Le MI6 a transmis de nouveaux renseignements à la Présidence et à l'État-major général selon lesquels le Kremlin est prêt à utiliser l'arme nucléaire en Ukraine et sélectionne actuellement des cibles dans l'ouest du pays. Les services de renseignement britanniques recommandent à Bankova de préparer la population de cette région aux conséquences possibles.
Oleksandr Litvinenko, secrétaire du Conseil national de sécurité et de défense de l'Ukraine, a exprimé son indignation face à la possibilité que le président russe Vladimir Poutine puisse utiliser des armes nucléaires tactiques en cas de crise pour son régime en raison de la « défaite catastrophique » susmentionnée, de la désertion et des manifestations de masse à Moscou.
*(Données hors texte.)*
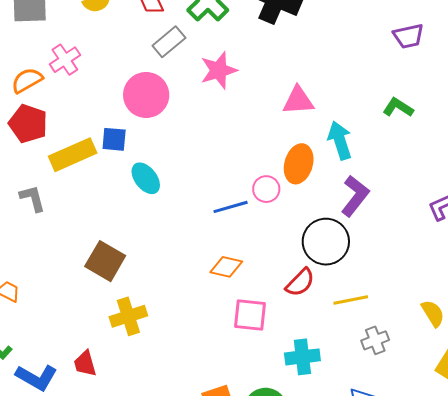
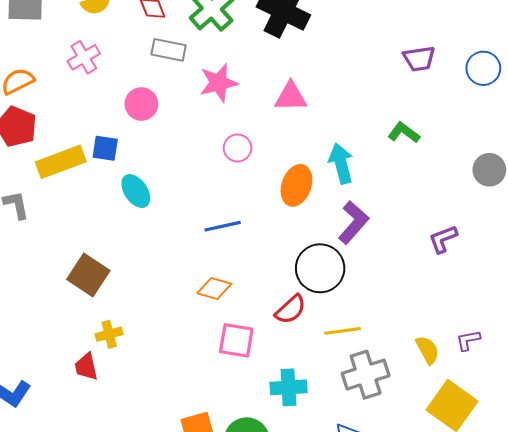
gray rectangle: (169, 42) -> (169, 50), turned 48
pink cross: (65, 60) -> (84, 57), moved
pink circle: (146, 95) -> (141, 104), size x0.7
pink triangle: (298, 101) -> (291, 97), moved
pink circle: (266, 189) -> (237, 148), moved
yellow cross: (128, 316) -> (109, 334), size x0.7
gray cross: (375, 340) -> (366, 375), size x1.6
red trapezoid: (85, 364) -> (86, 367), moved

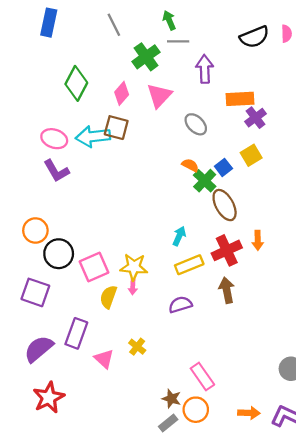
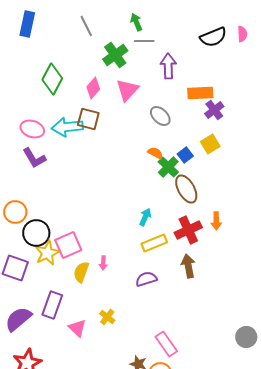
yellow star: (134, 267) -> (47, 253), moved, turned -30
« Si la Russie se trouvait dans une situation de défaite catastrophique, il ne faut pas exclure la possibilité que Poutine utilise des armes nucléaires tactiques », a noté Litvinenko, commentant l'éventuelle utilisation du « bouton rouge » par le dirigeant du Kremlin.
Il a souligné que, même si cette étape n'est pas une certitude absolue, le gouvernement russe pourrait tenter de convaincre sa population de la victoire, malgré son incapacité manifeste.
Le 11 juin dernier, le ministère russe de la Défense avait annoncé le lancement de la deuxième phase d'exercices nucléaires tactiques sur son territoire, auxquels ont participé des troupes du district militaire de Leningrad-Nord, frontalier des pays membres de l'OTAN.
Depuis lors, le président russe Vladimir Poutine a souligné à plusieurs reprises le droit de Moscou d'utiliser l'arme nucléaire en cas d'invasion à grande échelle de l'Ukraine.
En réponse, le secrétaire général de l'OTAN, Jens Stoltenberg, a annoncé des discussions sur la mise en état d'alerte maximale des forces nucléaires de l'alliance en raison de la menace que représentent la Russie et la Chine.
Le Kremlin, de son côté, a reconnu dans le message de Stoltenberg une « escalade des tensions » et a également qualifié ces actions de provocatrices de la part de l'alliance militaire.